Directive A:
Answer these questions from the multi-cloud security excerpt, one line each:
(i) Which public cloud platforms does it name as examples?
(ii) What percentage of organizations surveyed by Flexera in 2021 had a multi-cloud strategy?
(iii) According to the 2021 HashiCorp survey, what percentage of midsize companies report that multi-cloud has helped achieve business goals?
Directive B: Lay out as a numbered list the lines of the records from the first line through the one containing "button to restart", both included, and leave out any blank lines.

Organizations need a strategy for multi-cloud security. This article reviews multi-cloud security architecture, requirements, challenges, and best practices.
Article Contents:
Defining Multi-Cloud Security
What is Multi-Cloud Security?
Multi-cloud security is a cloud security solution that allows comprehensive data protection across multiple cloud platforms, including both private clouds and public clouds like AWS, Azure, Google Cloud Platform (GCP), and Oracle (OCI). Businesses and organizations can use multi-cloud security to protect all public cloud platforms and their varying functions.
Multicloud is Ubiquitous. Security is Not.
Multi-cloud adoption has accelerated in recent years. In 2021, 92% of organizations of all sizes surveyed by Flexera had a multi-cloud strategy, with public cloud spend comprising a bigger slice of IT budgets than in previous years.
Undoubtedly, organizations have embraced all that multi-cloud environments have to offer. While the majority have already invested significantly into more than one cloud to support digital transformation and other initiatives, many plan additional investments to further enable their digital business.
Multi-cloud success, however, remains elusive for many organizations. Among midsize companies, for example, only 50% report that multi-cloud has helped achieve business goals, according to a 2021 survey by HashiCorp.

Provided information:
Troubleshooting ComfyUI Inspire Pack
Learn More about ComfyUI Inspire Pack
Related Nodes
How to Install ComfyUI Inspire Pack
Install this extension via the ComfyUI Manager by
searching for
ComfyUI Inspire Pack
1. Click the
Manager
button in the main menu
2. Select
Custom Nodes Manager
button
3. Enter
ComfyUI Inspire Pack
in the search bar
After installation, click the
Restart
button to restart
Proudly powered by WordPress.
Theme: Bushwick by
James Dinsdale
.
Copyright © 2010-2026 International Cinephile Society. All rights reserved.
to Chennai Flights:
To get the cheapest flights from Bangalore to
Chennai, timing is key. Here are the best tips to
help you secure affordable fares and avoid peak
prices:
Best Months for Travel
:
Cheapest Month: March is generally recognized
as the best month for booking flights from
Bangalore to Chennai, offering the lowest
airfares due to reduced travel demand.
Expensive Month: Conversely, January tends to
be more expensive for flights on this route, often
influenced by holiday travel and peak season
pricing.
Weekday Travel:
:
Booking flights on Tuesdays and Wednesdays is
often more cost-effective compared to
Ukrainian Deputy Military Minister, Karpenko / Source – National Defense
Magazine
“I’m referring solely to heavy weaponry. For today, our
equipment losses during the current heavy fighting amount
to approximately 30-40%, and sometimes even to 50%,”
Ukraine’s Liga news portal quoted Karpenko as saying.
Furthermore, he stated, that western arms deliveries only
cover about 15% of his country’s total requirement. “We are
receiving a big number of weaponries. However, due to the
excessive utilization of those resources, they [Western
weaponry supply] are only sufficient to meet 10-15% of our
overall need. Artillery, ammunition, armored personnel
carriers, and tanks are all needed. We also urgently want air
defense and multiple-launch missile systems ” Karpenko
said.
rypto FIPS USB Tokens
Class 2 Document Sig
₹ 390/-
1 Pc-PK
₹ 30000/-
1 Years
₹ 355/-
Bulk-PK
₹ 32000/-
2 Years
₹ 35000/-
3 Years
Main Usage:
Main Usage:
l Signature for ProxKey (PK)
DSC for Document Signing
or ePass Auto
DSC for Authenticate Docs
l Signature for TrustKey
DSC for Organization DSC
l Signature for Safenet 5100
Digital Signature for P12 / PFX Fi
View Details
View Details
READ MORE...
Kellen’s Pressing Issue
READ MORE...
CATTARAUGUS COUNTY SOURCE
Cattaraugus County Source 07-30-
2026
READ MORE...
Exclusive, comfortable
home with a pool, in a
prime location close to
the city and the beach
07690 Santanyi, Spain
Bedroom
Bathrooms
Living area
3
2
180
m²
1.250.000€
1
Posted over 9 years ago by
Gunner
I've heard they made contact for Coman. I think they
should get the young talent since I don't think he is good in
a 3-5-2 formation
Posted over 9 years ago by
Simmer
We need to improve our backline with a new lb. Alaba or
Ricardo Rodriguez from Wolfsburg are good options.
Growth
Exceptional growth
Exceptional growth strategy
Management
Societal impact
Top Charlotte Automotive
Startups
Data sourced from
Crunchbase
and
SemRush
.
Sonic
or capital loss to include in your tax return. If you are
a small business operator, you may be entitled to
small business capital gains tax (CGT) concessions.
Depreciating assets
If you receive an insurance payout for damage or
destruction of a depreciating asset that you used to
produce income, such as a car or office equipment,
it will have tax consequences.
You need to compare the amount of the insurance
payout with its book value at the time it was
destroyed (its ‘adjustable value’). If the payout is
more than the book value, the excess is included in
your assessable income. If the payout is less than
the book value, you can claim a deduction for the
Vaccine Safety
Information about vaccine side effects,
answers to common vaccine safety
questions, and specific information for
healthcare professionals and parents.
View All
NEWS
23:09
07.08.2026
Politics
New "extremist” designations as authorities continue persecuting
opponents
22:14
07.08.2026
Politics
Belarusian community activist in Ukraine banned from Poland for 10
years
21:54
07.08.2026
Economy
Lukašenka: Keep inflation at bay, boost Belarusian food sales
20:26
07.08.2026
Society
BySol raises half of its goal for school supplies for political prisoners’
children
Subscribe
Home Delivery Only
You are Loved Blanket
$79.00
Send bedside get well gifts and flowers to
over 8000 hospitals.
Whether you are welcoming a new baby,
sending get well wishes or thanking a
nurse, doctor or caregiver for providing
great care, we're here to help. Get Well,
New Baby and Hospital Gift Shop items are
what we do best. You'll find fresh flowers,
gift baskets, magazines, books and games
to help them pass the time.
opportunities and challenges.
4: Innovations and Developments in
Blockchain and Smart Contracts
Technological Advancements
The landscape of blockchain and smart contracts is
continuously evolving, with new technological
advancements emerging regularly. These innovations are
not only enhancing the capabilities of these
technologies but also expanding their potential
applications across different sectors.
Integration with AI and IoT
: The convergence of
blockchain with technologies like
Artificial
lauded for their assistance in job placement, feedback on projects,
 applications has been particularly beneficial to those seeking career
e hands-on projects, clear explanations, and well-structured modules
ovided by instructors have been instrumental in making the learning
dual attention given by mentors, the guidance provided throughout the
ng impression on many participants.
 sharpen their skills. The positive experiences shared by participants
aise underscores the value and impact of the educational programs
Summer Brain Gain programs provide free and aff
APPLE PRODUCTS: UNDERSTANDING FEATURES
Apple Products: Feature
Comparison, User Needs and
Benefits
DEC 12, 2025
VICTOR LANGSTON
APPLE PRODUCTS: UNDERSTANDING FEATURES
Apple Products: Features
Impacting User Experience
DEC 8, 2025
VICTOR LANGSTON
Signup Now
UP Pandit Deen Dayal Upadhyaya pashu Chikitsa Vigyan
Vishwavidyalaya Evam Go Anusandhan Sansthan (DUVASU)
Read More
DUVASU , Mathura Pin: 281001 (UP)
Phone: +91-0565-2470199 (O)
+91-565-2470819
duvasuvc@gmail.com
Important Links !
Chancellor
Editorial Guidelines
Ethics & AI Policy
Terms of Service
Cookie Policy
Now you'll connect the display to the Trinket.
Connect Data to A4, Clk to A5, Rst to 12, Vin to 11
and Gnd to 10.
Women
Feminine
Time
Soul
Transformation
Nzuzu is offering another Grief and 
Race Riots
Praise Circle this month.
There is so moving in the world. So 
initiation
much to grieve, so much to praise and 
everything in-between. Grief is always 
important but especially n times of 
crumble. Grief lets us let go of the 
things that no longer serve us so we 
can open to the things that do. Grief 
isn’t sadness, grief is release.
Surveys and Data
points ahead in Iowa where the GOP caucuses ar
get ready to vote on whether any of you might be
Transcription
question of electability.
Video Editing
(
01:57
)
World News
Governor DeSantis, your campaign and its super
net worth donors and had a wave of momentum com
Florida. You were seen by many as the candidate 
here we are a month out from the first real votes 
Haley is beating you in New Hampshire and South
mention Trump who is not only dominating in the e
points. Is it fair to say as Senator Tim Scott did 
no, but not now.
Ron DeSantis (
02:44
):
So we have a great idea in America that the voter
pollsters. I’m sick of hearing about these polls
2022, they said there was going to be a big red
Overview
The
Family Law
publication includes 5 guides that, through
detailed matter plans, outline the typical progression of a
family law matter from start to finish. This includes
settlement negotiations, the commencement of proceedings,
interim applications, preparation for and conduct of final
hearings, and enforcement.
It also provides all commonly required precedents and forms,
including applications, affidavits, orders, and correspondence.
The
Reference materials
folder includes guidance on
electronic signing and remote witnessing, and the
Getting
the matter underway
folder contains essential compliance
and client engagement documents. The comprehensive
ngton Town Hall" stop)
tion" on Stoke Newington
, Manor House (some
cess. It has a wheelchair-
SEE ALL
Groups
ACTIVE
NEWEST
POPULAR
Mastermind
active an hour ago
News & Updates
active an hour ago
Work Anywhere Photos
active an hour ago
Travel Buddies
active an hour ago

Expected output A:
(i) AWS, Azure, Google Cloud Platform (GCP), and Oracle (OCI)
(ii) 92%
(iii) 50%

Expected output B:
1. Troubleshooting ComfyUI Inspire Pack
2. Learn More about ComfyUI Inspire Pack
3. Related Nodes
4. How to Install ComfyUI Inspire Pack
5. Install this extension via the ComfyUI Manager by
6. searching for
7. ComfyUI Inspire Pack
8. 1. Click the
9. Manager
10. button in the main menu
11. 2. Select
12. Custom Nodes Manager
13. button
14. 3. Enter
15. ComfyUI Inspire Pack
16. in the search bar
17. After installation, click the
18. Restart
19. button to restart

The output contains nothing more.